John Charles Edwards is a former member of the Arkansas House of Representatives. He is a member of the Democratic Party. Edwards was born in Pine Bluff, Arkansas and grew up in rural Lonoke County, Arkansas.

==Career==
Edwards served as an aide to former US Senator David Pryor focusing on agriculture issues. In 1996, he was appointed by the administration of President William J. Clinton as State Director of USDA Rural Development in Arkansas. USDA Rural Development is the lead federal agency focusing on economic development in rural parts of the United States. He held the position until 2001. Edwards was part of the 39th Infantry Brigade of the Arkansas Army National Guard when it deployed to Iraq in 2004 in support of Operation Iraqi Freedom II. He served as the Staff Judge Advocate and was awarded the Combat Action Badge and the Bronze Star for his service. Edwards was also sent with a Task Force Arkansas to support relief efforts in the aftermath of Hurricane Katrina in New Orleans. He conducted one of the inquires that dispelled many of the myths and rumors surrounding alleged violence at the New Orleans Convention Center.
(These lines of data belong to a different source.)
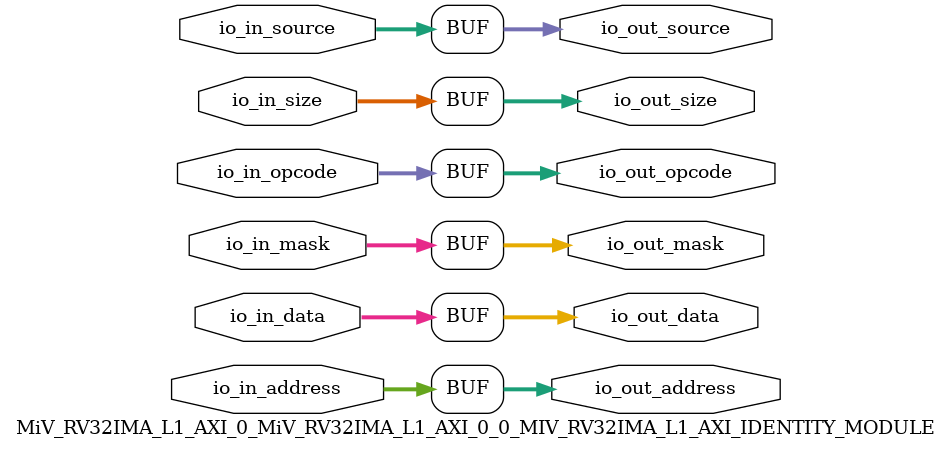
<source format=v>
`ifndef RANDOMIZE_REG_INIT 
	 `define RANDOMIZE_REG_INIT 
 `endif
`ifndef RANDOMIZE_MEM_INIT 
	 `define RANDOMIZE_MEM_INIT 
 `endif
`ifndef RANDOMIZE 
	 `define RANDOMIZE 
`endif

`timescale 1ns/10ps
module MiV_RV32IMA_L1_AXI_0_MiV_RV32IMA_L1_AXI_0_0_MIV_RV32IMA_L1_AXI_IDENTITY_MODULE( // @[:freechips.rocketchip.system.MivRV32ImaL1AhbConfig.fir@49.2]
  input  [2:0]  io_in_opcode, // @[:freechips.rocketchip.system.MivRV32ImaL1AhbConfig.fir@52.4]
  input  [3:0]  io_in_size, // @[:freechips.rocketchip.system.MivRV32ImaL1AhbConfig.fir@52.4]
  input  [2:0]  io_in_source, // @[:freechips.rocketchip.system.MivRV32ImaL1AhbConfig.fir@52.4]
  input  [31:0] io_in_address, // @[:freechips.rocketchip.system.MivRV32ImaL1AhbConfig.fir@52.4]
  input  [3:0]  io_in_mask, // @[:freechips.rocketchip.system.MivRV32ImaL1AhbConfig.fir@52.4]
  input  [31:0] io_in_data, // @[:freechips.rocketchip.system.MivRV32ImaL1AhbConfig.fir@52.4]
  output [2:0]  io_out_opcode, // @[:freechips.rocketchip.system.MivRV32ImaL1AhbConfig.fir@52.4]
  output [3:0]  io_out_size, // @[:freechips.rocketchip.system.MivRV32ImaL1AhbConfig.fir@52.4]
  output [2:0]  io_out_source, // @[:freechips.rocketchip.system.MivRV32ImaL1AhbConfig.fir@52.4]
  output [31:0] io_out_address, // @[:freechips.rocketchip.system.MivRV32ImaL1AhbConfig.fir@52.4]
  output [3:0]  io_out_mask, // @[:freechips.rocketchip.system.MivRV32ImaL1AhbConfig.fir@52.4]
  output [31:0] io_out_data // @[:freechips.rocketchip.system.MivRV32ImaL1AhbConfig.fir@52.4]
);
  assign io_out_opcode = io_in_opcode;
  assign io_out_size = io_in_size;
  assign io_out_source = io_in_source;
  assign io_out_address = io_in_address;
  assign io_out_mask = io_in_mask;
  assign io_out_data = io_in_data;
endmodule

</source>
Edwards was elected to the Arkansas House in 2008, and re-elected in 2010 and 2012. He served on the Education Committee, the Agriculture, Forestry and Economic Development Committee, and was the House Co-Chair of the Arkansas Legislative Council. Edwards was the principal sponsor of legislation during the 2013 session that authorized the construction of a new state veteran's home. Edwards and others had found the conditions in an existing veterans home in Little Rock, Arkansas deplorable and unsafe for the veterans living there. The new home is currently being built at Fort Roots in North Little Rock, Arkansas. He also sponsored legislation barring convicted rapists from claiming custody rights from a child born of the rape. Edwards became aware of the challenges many rape victims with children conceived from rape after reading a Georgetown Law Journal article. The legislation was signed into law by Governor Mike Beebe.